··· ENTRÉES DU CORPUS
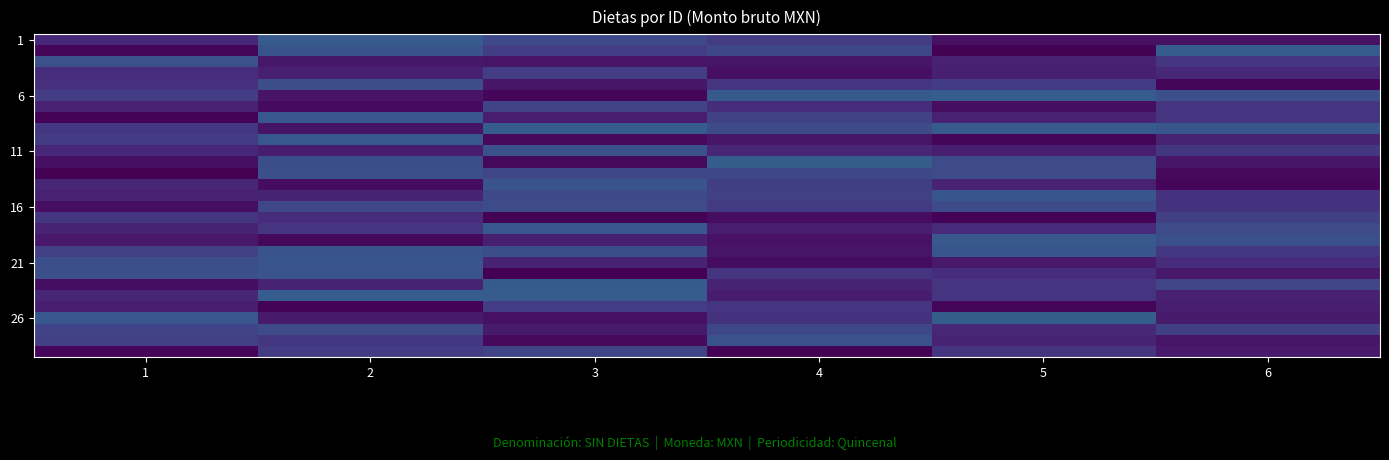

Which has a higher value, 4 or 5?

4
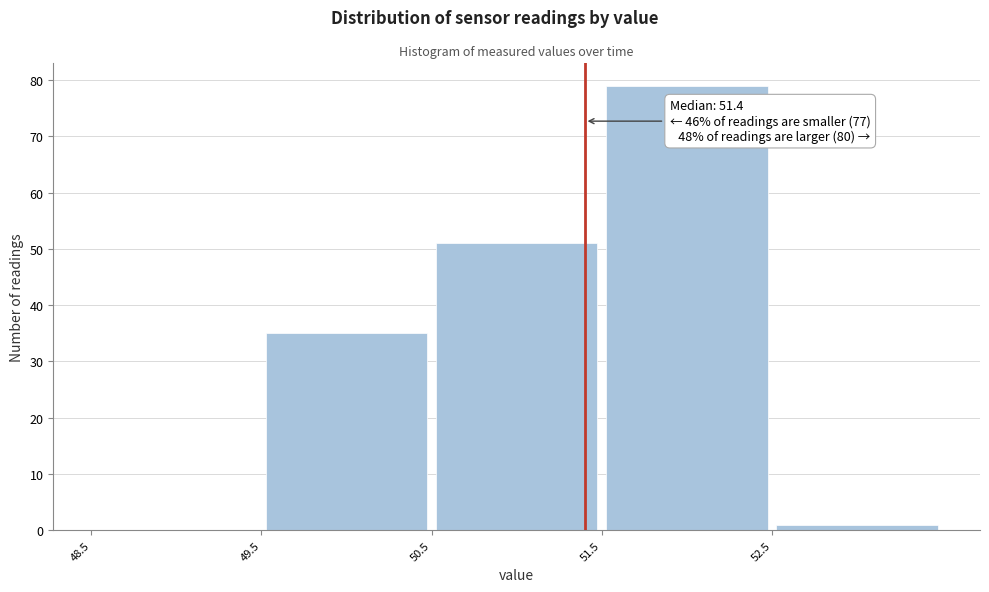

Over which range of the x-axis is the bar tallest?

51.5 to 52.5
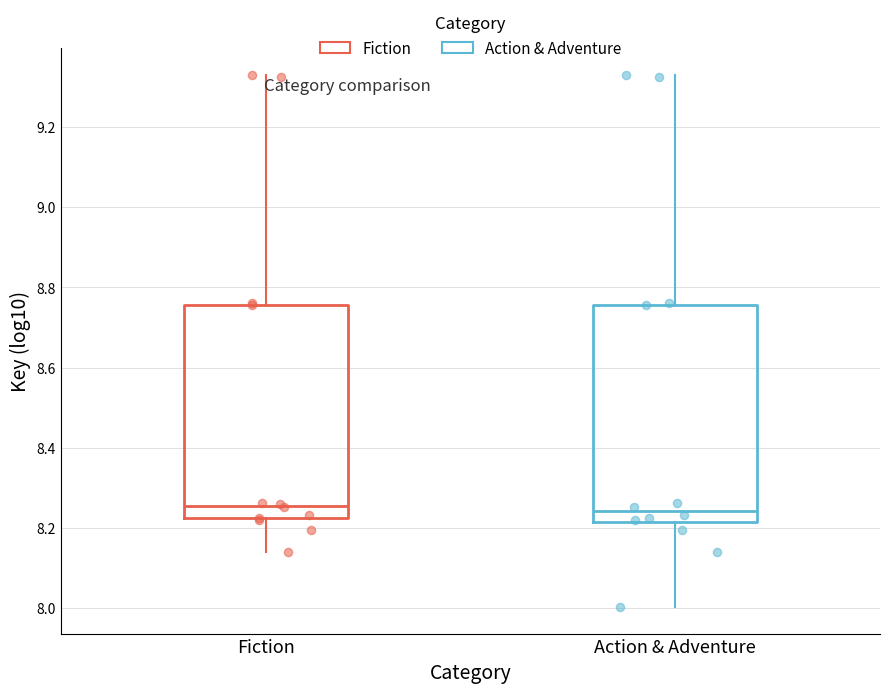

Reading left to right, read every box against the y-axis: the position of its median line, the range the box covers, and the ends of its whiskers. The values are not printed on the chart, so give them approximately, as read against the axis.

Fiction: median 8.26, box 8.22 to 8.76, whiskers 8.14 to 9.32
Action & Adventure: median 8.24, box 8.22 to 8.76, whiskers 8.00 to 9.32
······
> _TRAVAIL À FAIRE_: Recopiez à l'identique toutes les lignes des enregistrements ci-dessus, sans en omettre aucun. N'incluez pas les images dans votre réponse.

> _CORRIGÉ_:
Which has a higher value, 4 or 5?

4

Over which range of the x-axis is the bar tallest?

51.5 to 52.5

Reading left to right, read every box against the y-axis: the position of its median line, the range the box covers, and the ends of its whiskers. The values are not printed on the chart, so give them approximately, as read against the axis.

Fiction: median 8.26, box 8.22 to 8.76, whiskers 8.14 to 9.32
Action & Adventure: median 8.24, box 8.22 to 8.76, whiskers 8.00 to 9.32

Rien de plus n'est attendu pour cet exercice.